One of the houses attacked during Matola Raid
One of the houses attacked during Matola Raid
Bullet holes on the balcony of the house
Bullet holes on the balcony of the house

But I think the Centre’s main focus is to help the front line states remember their relationship as all the countries press forward in their own perspective ways. It’s so important to remember the histories of struggle especially in times of xenophobia when Mozambicans can be killed in South Africa for no other reason then they are foreigners. It’s so important to remember.

My fourth reason for returning to Maputo is language. After liberation from the Portuguese,  Frelimo wanted to unify the country, so they decide to make Portuguese the official language. Now taking on the colonizer’s language has it own implications but the point is most people in Maputo speak Portuguese. Oh and might I mention only Portuguese, like they are not trying to learn English anytime soon. So here I am, barely learning Zulu and now I am thrust into a Portuguese speaking environment with very little English available anywhere. This teaches me several things. First, I am humbled because I think as an English speaker, there is the arrogance that everyone speaks English or at least wants to learn English and that’s not true. Second, that language really is a bridge and a barrier when entering new spaces. It’s one thing to not know the culture, but if you the know the language at least you can ask questions. But if you don’t know the culture or the language, you run the risk of being perceived as rude, arrogant or just a silly American tourist.
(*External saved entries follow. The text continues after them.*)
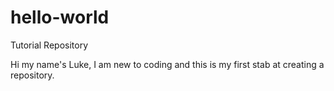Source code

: # hello-world

Tutorial Repository

Hi my name's Luke,
I am new to coding and this is my first stab 
at creating a repository.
Lastly, while in Maputo we had the privilege of listening in on a lecture at the Frelimo party, the lecture was in Portuguese. Listening to the lecture, I got a peak into what a study abroad program based in a non-English speaking university would have been like for me. I would have learned Portuguese for sure but it would have been a challenging adjustment yet equally as valuable experience as my current program, that being said, I am very certain everyday that this program is for me, no worries.

In conclusion, Maputo is the place to be, all should go. Learn a little Portuguese before you go there or it will be a struggle but an exciting time nonetheless. I love Maputo, if you did not already know this. It’s the bomb diggity even though Durban holds my heart, Maputo will forever be one of my favorite places.